**TASK DETAILS**
Going line by line through the entries, count those containing "right" and state only the result.

**DATASET ENTRIES**
((

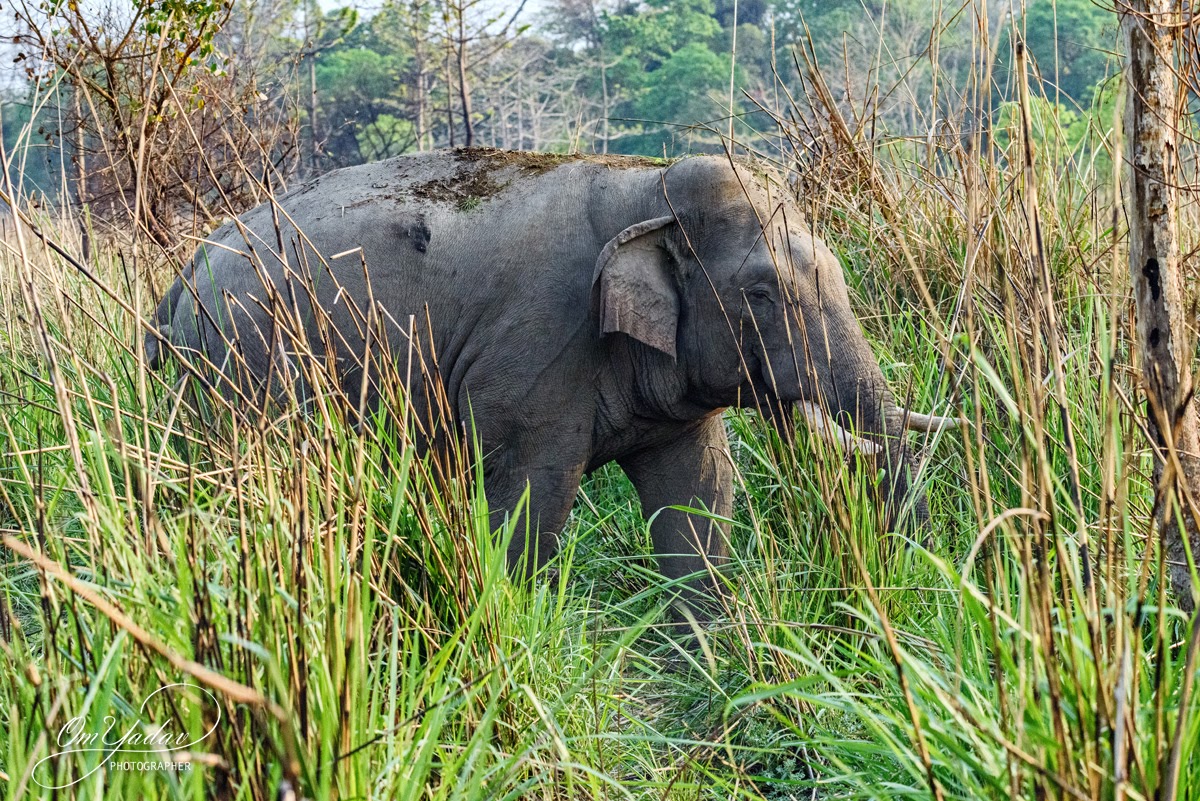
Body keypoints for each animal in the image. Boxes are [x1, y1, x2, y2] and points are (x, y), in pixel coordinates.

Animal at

))
((

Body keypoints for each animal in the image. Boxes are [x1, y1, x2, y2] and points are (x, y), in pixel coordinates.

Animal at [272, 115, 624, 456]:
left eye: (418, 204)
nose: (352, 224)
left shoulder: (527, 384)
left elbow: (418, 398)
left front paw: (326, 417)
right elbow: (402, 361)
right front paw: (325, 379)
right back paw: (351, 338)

))

**WRITTEN REPLY**
3